Cass. pen. Sez. III, Sent., (ud. 08-06-2011) 29-09-2011, n. 35312 Sequestro preventivo

Sentenza scelta dal dott. Domenico Cirasole direttore del sito giuridico http://www.gadit.it/

Svolgimento del processo – Motivi della decisione

Con ordinanza 11 novembre 2010, il Tribunale di Varese ha respinto la richiesta di riesame di un sequestro preventivo che grava su di una area adibita a parcheggio sita nell’ambito del Consorzio del Parco della Valle del Ticino e classificata come zona G1 (pianura asciutta a preminente vocazione forestale).

Per giungere alla ricordata conclusione, i Giudici hanno evidenziato la configurabilità del reato previsto dal D.Lgs. n. 42 del 2004, art. 181, comma 1 (contestate erano anche le contravvenzioni ex art. 734 c.p. e R.D. 18 giugno 1931, n. 773, art. 17 ter comma 3.5) per la distruzione ed alterazione della zona boschiva protetta;

indi il Tribunale ha motivato sulle necessità cautelari.

Per l’annullamento della ordinanza, ha proposto ricorso per Cassazione l’indagato P.M. in proprio e quale legale rappresentante della srl Malpensa Road Service che ha concesso in affitto ad altra società il sito in contestazione, sulla quale insiste un autolavaggio autorizzato. Nei motivi di impugnazione deduce:

– che l’area adibita a parcheggio non è nella sua disponibilità e non gli può essere addebitato il comportamento del conduttore dell’autolavaggio in carenza di prova del suo concorso nel reato;

– che non ha mai consentito di esercitare la abusiva attività di parcheggio;

– che il Tribunale non ha tenuto conto di avere annullato precedenti sequestri, emessi sulla stessa area e per la medesima causa, e che il nuovo vincolo reale è stato disposto senza che sia intervenuta alcuna modifica di fatto;

– che i Giudici non hanno considerato che alcuni reati sono oblazionabili e che manca la situazione di pericolo sullo equilibrio ambientale dal momento che tutti i siti attigui allo Aeroporto di (OMISSIS) sono adibiti a parcheggio.

Le deduzioni dell’atto di ricorso non sono meritevoli di accoglimento.

Con i primi due motivi, l’indagato non contesta la commissione del reato, ma segnala che la condotta antidoverosa non è addebitabile alla sua persona, ma al soggetto che ha preso in affitto l’area; la censura è inconferente.

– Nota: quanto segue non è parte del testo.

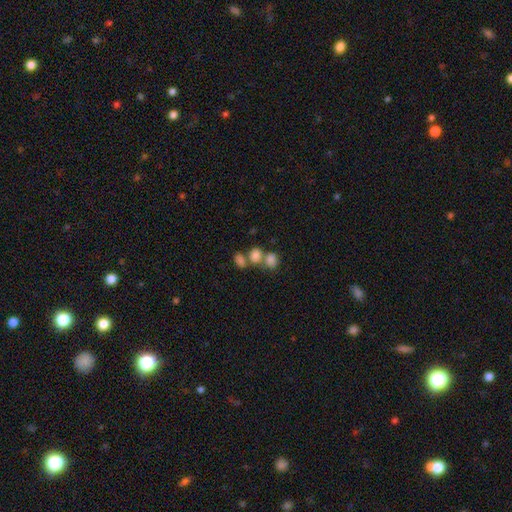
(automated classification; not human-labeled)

Il procedimento cautelare trova la sua ragione nella necessità di evitare che le conseguenze del reato siano protratte nel tempo, incrementate in intensità oppure di ostacolare la commissione di ulteriori illeciti penali; per la applicazione della misura occorre che siano sussistenti elementi che rendano ipotizzabile il reato per il quale si procede, ma non è richiesto, tra i presupposti legittimanti il sequestro, che la gravità degli indizi di colpevolezza siano a carico di un soggetto individuato (tanto è vero che il vincolo reale può essere disposto in procedimento contro ignoti).

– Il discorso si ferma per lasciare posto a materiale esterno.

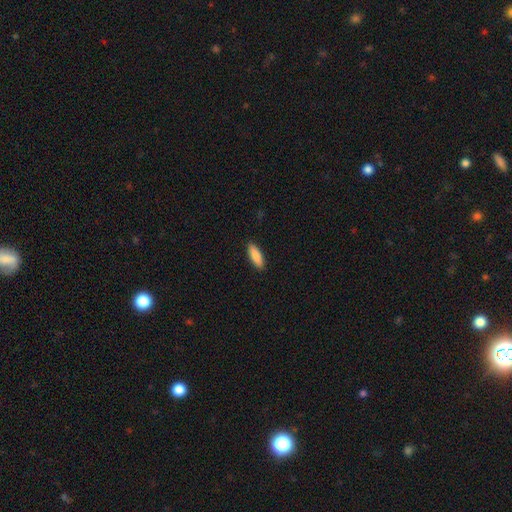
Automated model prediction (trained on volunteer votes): Smooth or featured? smooth (88%)
How rounded? in between (61%)
Merging? none (90%)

Di conseguenza, in questa fase cautelare, è irrilevante che il reato sia attribuibile all’attuale ricorrente o alla persona che ha la materiale disponibilità dell’area essendo questa problematica di esclusiva competenza del Giudice del procedimento principale.

Il motivo sulla reiterazione dei provvedimenti cautelari è privo della necessaria concretezza dal momento che l’indagato – in violazione del principio di necessaria autosufficienza del ricorso valevole anche nel procedo penale – non ha fornito a questa Corte gli elementi per valutare la fondatezza della censura sulla formazione del giudicato cautelare. In merito ai residui motivi, è appena il caso di rilevare che per le contravvenzioni oblazionabili non è stata disposta la misura; la circostanza che nei pressi dello aeroporto siano stati disposti altri parcheggi, che degradano il sito, non ha influenza alcuna sulla configurabilità della contravvenzione per la quale si procede.

P.Q.M.

Rigetta il ricorso e condanna il ricorrente al pagamento delle spese processuali.

Testo non ufficiale. La sola stampa del bollettino ufficiale ha carattere legale.